Database

Question

Level 1

94 points

Database

I'm thinking of using a plain text format for a data file format for my app/platform. It seems to me that I can use string programming to read and write data from a plain text file, and since almost all of the data needs to be read and written in series rather than searched through like a dictionary-type database, a plain text file seems like a good solution.

The problem is converting the numeric values to objects, performing a calculation, and placing them into an array.

So my questions include 1) Am I missing something before I go ahead and make plain text files my format for application data?
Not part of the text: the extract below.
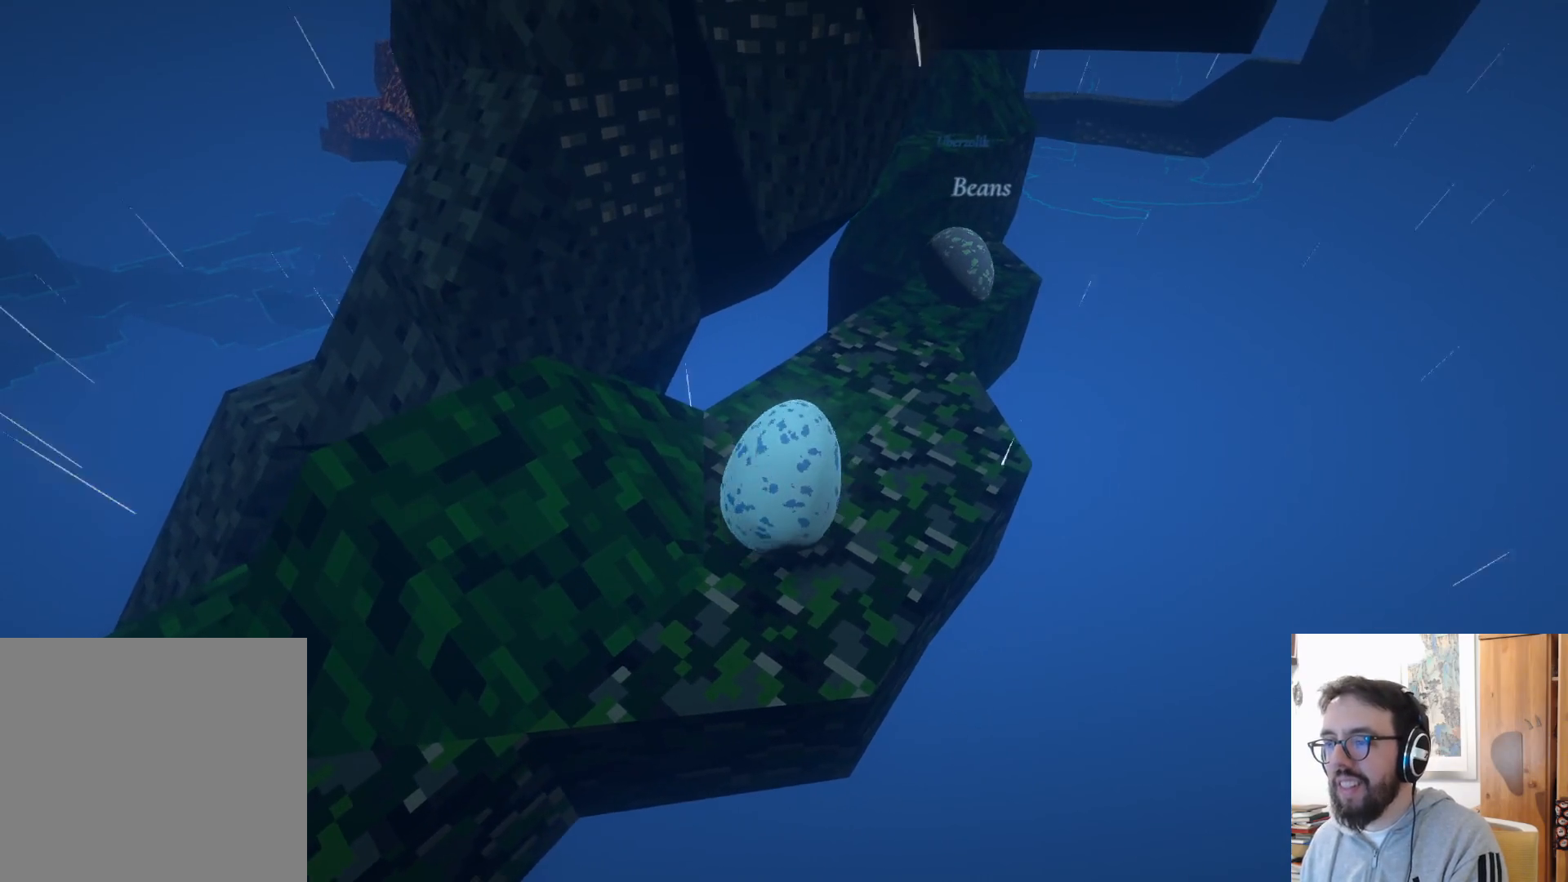
{"dt_ms": 500, "buttons": [], "left_stick": "up-right", "right_stick": "up-right", "events": [[134, "left_stick", "down-right"], [467, "left_stick", "up-right"], [500, "right_stick", "up-right"]]}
2) What are some of the efficient ways to take comma separated float values in a string from a location or file (after locating the symbol used by the reader to identify the beginning and end of the data string), convert each into an object, perform a calculation, and add that value to an array? I need several such sub-arrays, which then have to be re-calculated together. Will a new stack be opened for a new array, or should I direct the computer to open a new stack for each new array that is needed simultaneously?

Let's say I have these values in a string read from a text file: "12.3,12.5,12.6,13.2,13.4,13.8"

So let's say I take the string, read to a comma, convert it into an NSNumber object, all assigned to an instance variable. Then I do the same for the second value, etc. Is it better to take a couple of values and perform the calculation, move the result to another array, and then re-use the instance variables, or is it better to store an array of the NSNumber objects before doing any calculations? Should I read each value, assign a variable, and then put all the variables and calculation directives onto a queue?

iMac

Posted on Oct 20, 2012 5:41 AM

Reply

Answer 1

Best reply

etresoft

Level 8

46,128 points

Oct 20, 2012 8:01 AM in response to mark133

mark133 wrote:

I'm thinking of using a plain text format for a data file format for my app/platform. It seems to me that I can use string programming to read and write data from a plain text file, and since almost all of the data needs to be read and written in series rather than searched through like a dictionary-type database, a plain text file seems like a good solution.

Don't do that.

The problem is converting the numeric values to objects, performing a calculation, and placing them into an array.

Among other problems.

1) Am I missing something before I go ahead and make plain text files my format for application data?

Yes. That is a royal nightmare.

2) What are some of the efficient ways to take comma separated float values in a string from a location or file (after locating the symbol used by the reader to identify the beginning and end of the data string), convert each into an object, perform a calculation, and add that value to an array? I need several such sub-arrays, which then have to be re-calculated together. Will a new stack be opened for a new array, or should I direct the computer to open a new stack for each new array that is needed simultaneously?

Hmmmm... Perhaps the only thing worse than plain text is comma delimited text. Really, you don't want to go there.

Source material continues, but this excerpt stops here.